The full text of the records below, minus any pictures, should be given back word for word.
☆ ☆ ☆ ☆ ☆
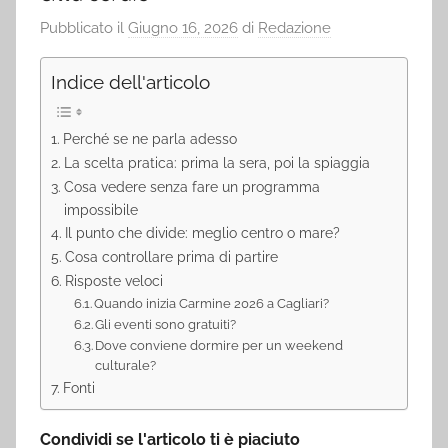
Pubblicato il
Giugno 16, 2026
di
Redazione
Indice dell'articolo
Perché se ne parla adesso
La scelta pratica: prima la sera, poi la spiaggia
Cosa vedere senza fare un programma
impossibile
Il punto che divide: meglio centro o mare?
Cosa controllare prima di partire
Risposte veloci
Quando inizia Carmine 2026 a Cagliari?
Gli eventi sono gratuiti?
Dove conviene dormire per un weekend
culturale?
Fonti
Condividi se l'articolo ti è piaciuto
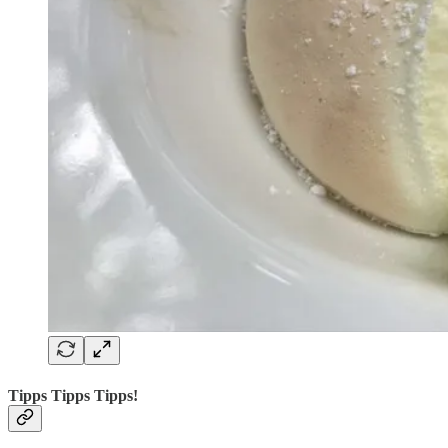
Tipps Tipps Tipps!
☆ ☆ ☆ ☆ ☆
> Output for this task
Pubblicato il
Giugno 16, 2026
di
Redazione
Indice dell'articolo
Perché se ne parla adesso
La scelta pratica: prima la sera, poi la spiaggia
Cosa vedere senza fare un programma
impossibile
Il punto che divide: meglio centro o mare?
Cosa controllare prima di partire
Risposte veloci
Quando inizia Carmine 2026 a Cagliari?
Gli eventi sono gratuiti?
Dove conviene dormire per un weekend
culturale?
Fonti
Condividi se l'articolo ti è piaciuto
Tipps Tipps Tipps!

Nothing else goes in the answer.